RECORDS TO PROCESS>
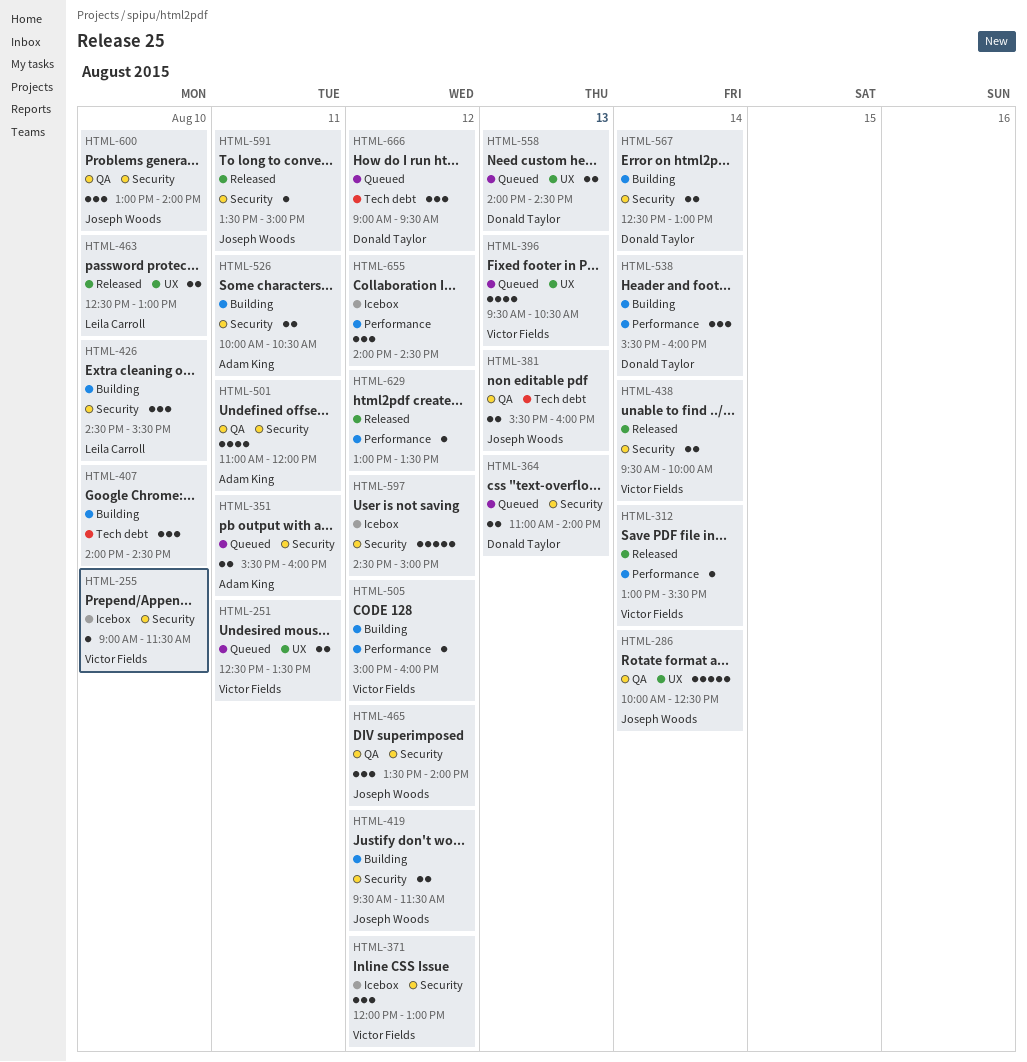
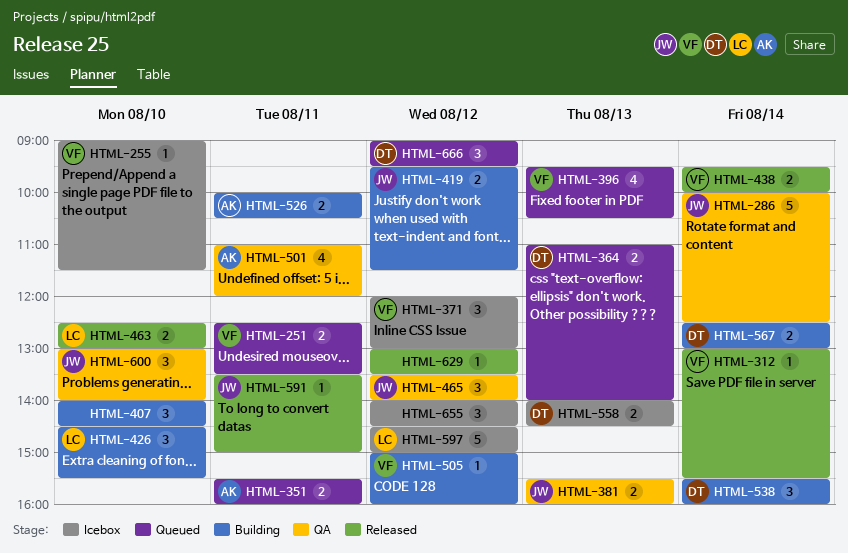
HTML-558, status: Queued -> Icebox
HTML-597, owner: none -> Leila Carroll

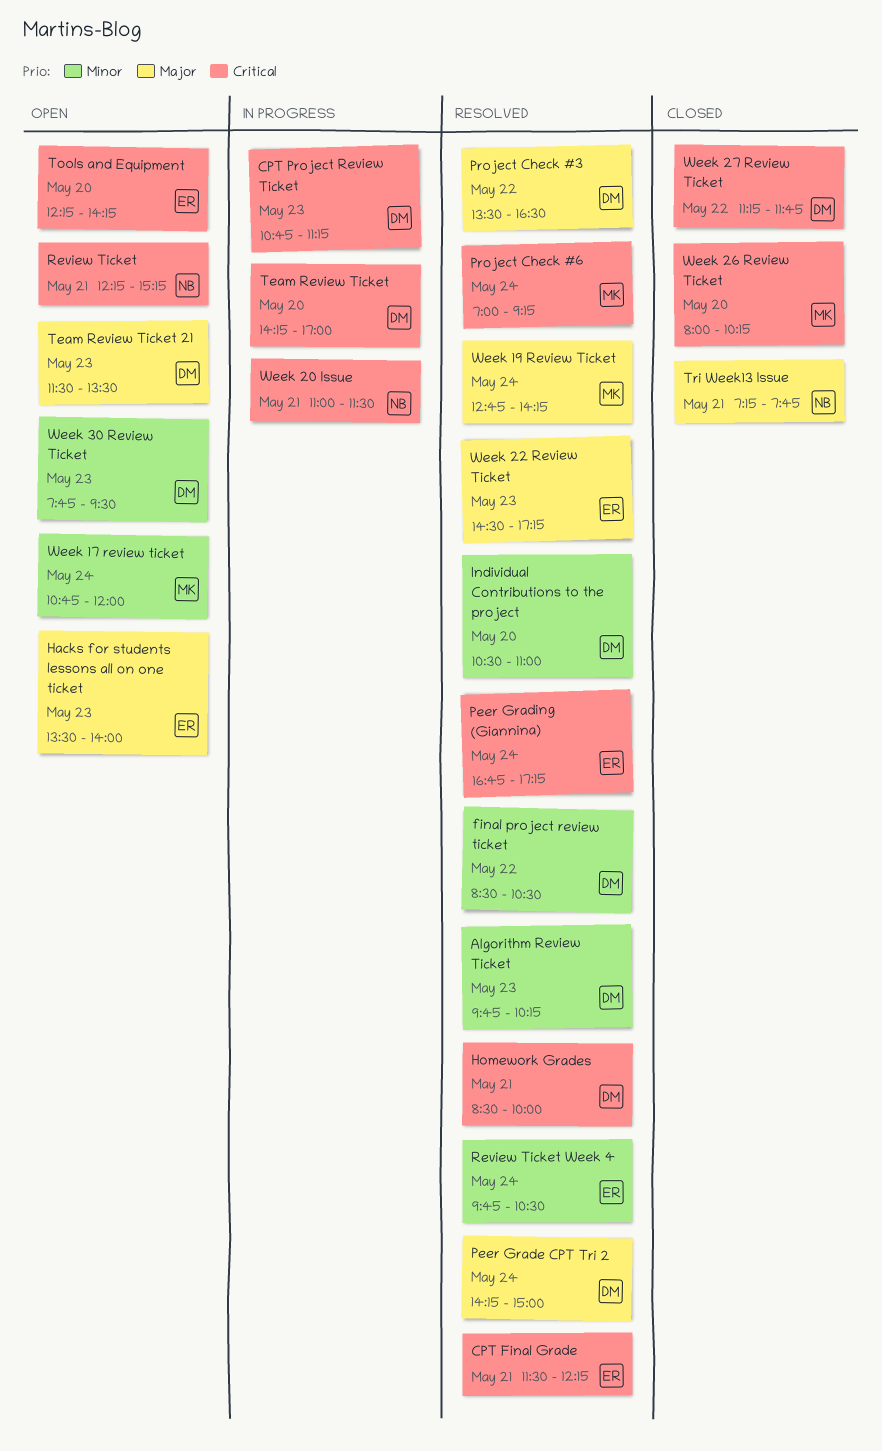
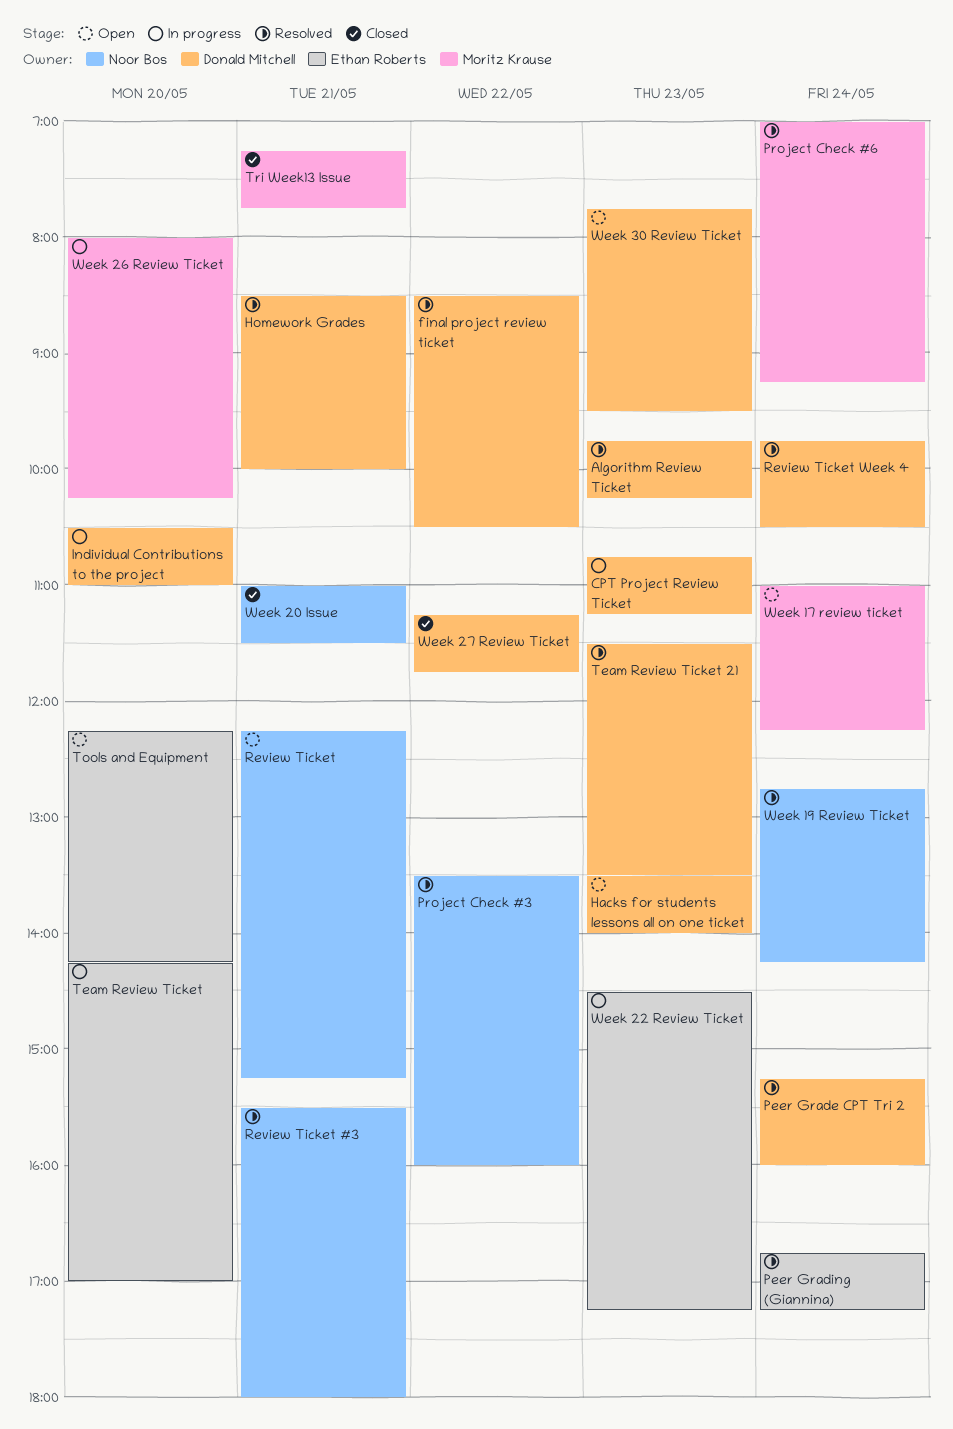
CPT Final Grade: present -> none
Hacks for students lessons all on one ticket, owner: Ethan Roberts -> Donald Mitchell
Individual Contributions to the project, status: Resolved -> In progress
Peer Grade CPT Tri 2, begins: 14:15 -> 15:15
Peer Grade CPT Tri 2, ends: 15:00 -> 16:00
Project Check #3, owner: Donald Mitchell -> Noor Bos
Project Check #3, ends: 16:30 -> 16:00
Review Ticket #3: none -> present
Review Ticket Week 4, owner: Ethan Roberts -> Donald Mitchell
Team Review Ticket, owner: Donald Mitchell -> Ethan Roberts
Team Review Ticket 21, status: Open -> Resolved
Tri Week13 Issue, owner: Noor Bos -> Moritz Krause
Week 17 review ticket, begins: 10:45 -> 11:00
Week 17 review ticket, ends: 12:00 -> 12:15
Week 19 Review Ticket, owner: Moritz Krause -> Noor Bos
Week 20 Issue, status: In progress -> Closed
Week 22 Review Ticket, status: Resolved -> In progress
Week 26 Review Ticket, status: Closed -> In progress

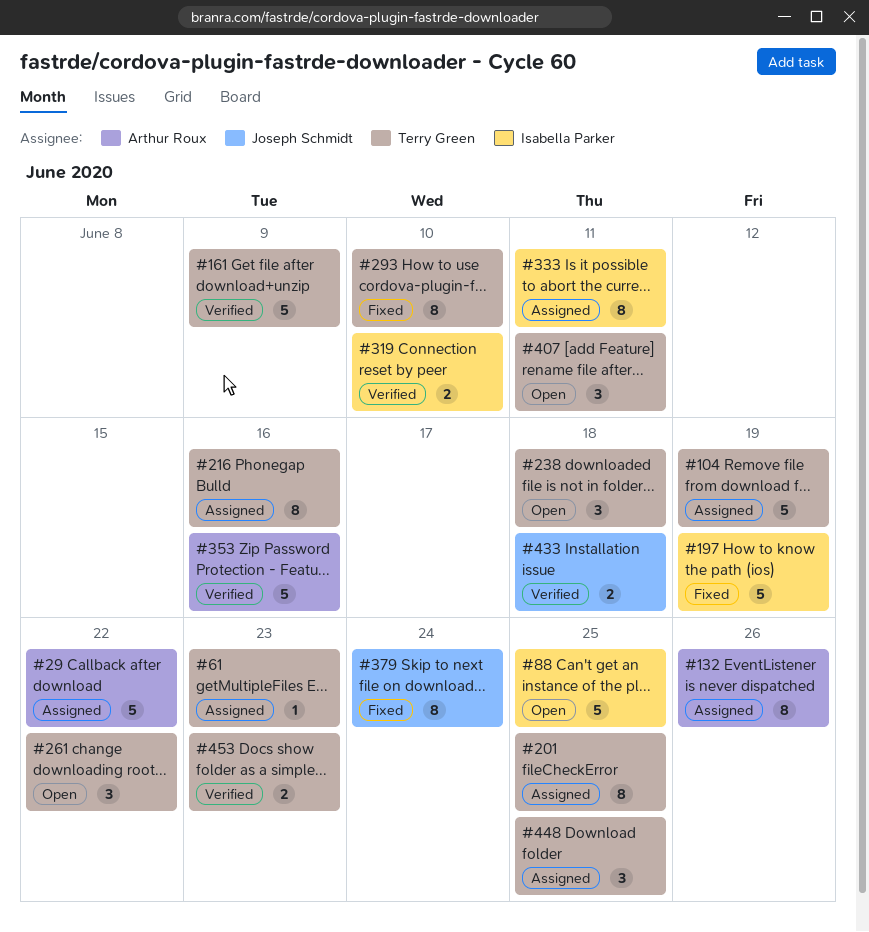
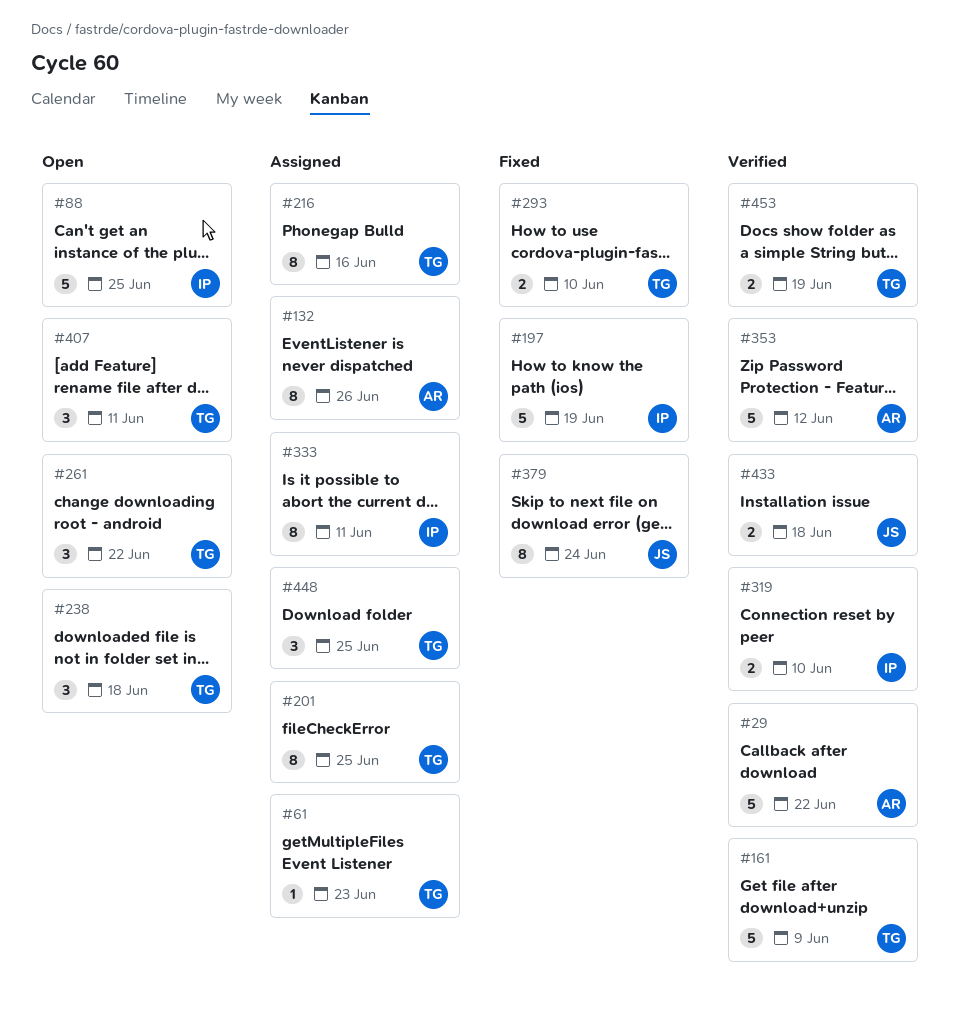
#29, status: Assigned -> Verified
#104: present -> none
#293, estimate: 8 -> 2
#353, due: Jun 16 -> Jun 12
#453, due: Jun 23 -> Jun 19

WHAT THIS TASK INVOLVES>
Read through the entries above and copy each line that has the string "Closed" in it.

SOLUTION TO THIS PROBLEM>
Week 20 Issue, status: In progress -> Closed
Week 26 Review Ticket, status: Closed -> In progress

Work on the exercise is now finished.